Em 1931, Jacob Maestri e Ângelo Antoniazzi instalaram uma nova usina de força, situada na Rua Ernesto Alves, em um prédio de dois andares. Lá trabalhavam também dois funcionários, Braga e Olinto Rizzon. Surgiram os postes de iluminação pública, ziguezagueando o lado e o meio da Rua Principal. A usina era movida a gás pobre (lenha) e a máquina alemã foi adquirida em Caxias do Sul, sendo transportada para cá em etapas, pelo carreteiro Angelo Faccio. Foi uma grande inovação, funcionava das 8h às 24h. Aos domingos, para as projeções do Cine Central, contavam também com um motor movido a gasolina de propriedade da recém-fundada firma de Alexandre Micheletto.
A usina foi encampada pela prefeitura municipal na administração do prefeito Otto Bélgio Trindade (24/1/1941 a 5/12/1946). Para gerenciá-la foi contratado Orestes Pradella, auxiliado por Braga (nome não identificado), Angelo Corradi e Atílio Montanari, funcionando dia sim, dia não. Foram adquiridos os 130 medidores de luz e força, a casa da usina e seus respectivos terrenos.

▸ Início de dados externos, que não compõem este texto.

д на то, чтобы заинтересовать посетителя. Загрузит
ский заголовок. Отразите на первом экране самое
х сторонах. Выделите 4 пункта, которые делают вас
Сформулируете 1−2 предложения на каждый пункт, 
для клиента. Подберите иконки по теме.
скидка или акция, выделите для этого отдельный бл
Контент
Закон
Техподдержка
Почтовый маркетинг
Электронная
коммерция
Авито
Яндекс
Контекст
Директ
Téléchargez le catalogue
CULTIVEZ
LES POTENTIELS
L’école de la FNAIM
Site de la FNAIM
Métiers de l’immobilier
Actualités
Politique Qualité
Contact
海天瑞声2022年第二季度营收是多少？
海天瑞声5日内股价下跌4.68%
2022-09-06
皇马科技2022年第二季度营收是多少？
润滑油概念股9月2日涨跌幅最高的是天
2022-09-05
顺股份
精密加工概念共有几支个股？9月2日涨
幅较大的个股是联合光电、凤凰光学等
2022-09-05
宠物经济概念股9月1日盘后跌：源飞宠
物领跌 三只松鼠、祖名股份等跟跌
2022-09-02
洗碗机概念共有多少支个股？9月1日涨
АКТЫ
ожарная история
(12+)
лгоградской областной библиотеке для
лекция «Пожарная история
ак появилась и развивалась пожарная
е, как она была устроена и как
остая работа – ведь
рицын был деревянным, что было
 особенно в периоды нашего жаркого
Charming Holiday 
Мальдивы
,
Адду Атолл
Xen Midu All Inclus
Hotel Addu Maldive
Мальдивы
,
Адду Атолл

De acordo com o plano estadual de eletrificação, na mesma época foi realizada a ligação da linha de transmissão de energia entre Caxias do Sul e Flores da Cunha, servida pela Usina do Passo do Inferno.
Todavia, às necessidades geradas pela instalação da Metalúrgica Gladiador, que fabricava cartuchos de latão para armas de caça, isqueiros, máquinas de fazer massa, bombas de chimarrão, fivelas para sapatos, freios de carroça, lanternas tipo pescador, frigideiras, entre outros utensílios, requeria o funcionamento da usina sem interrupção. Prevendo a instalação de mais indústrias, a prefeitura ampliou a potência geradora, adquirindo um motor a diesel elétrico, passando a atender aproximadamente 250 consumidores, com potência de 220 volts.

Curiosidade

Contam que o barulho do motor provocado pela antiga usina da cidade motivou um fato pitoresco. Quando em 22 de março de 1950 a usina foi encampada pela Companhia Estadual de Energia Elétrica - CEEE, um morador da cidade que residia nas imediações da antiga usina, acostumado com o barulho constante por anos consecutivos, solicitou que o motor permanecesse ligado à noite, ao menos por algum tempo, para se acostumar com o silêncio, pois não conseguia mais conciliar o sono. 

 

 

Postes de iluminação em um trecho da Rua Dr. Parobé (atual Av. 25 de Julho) nos anos 1950.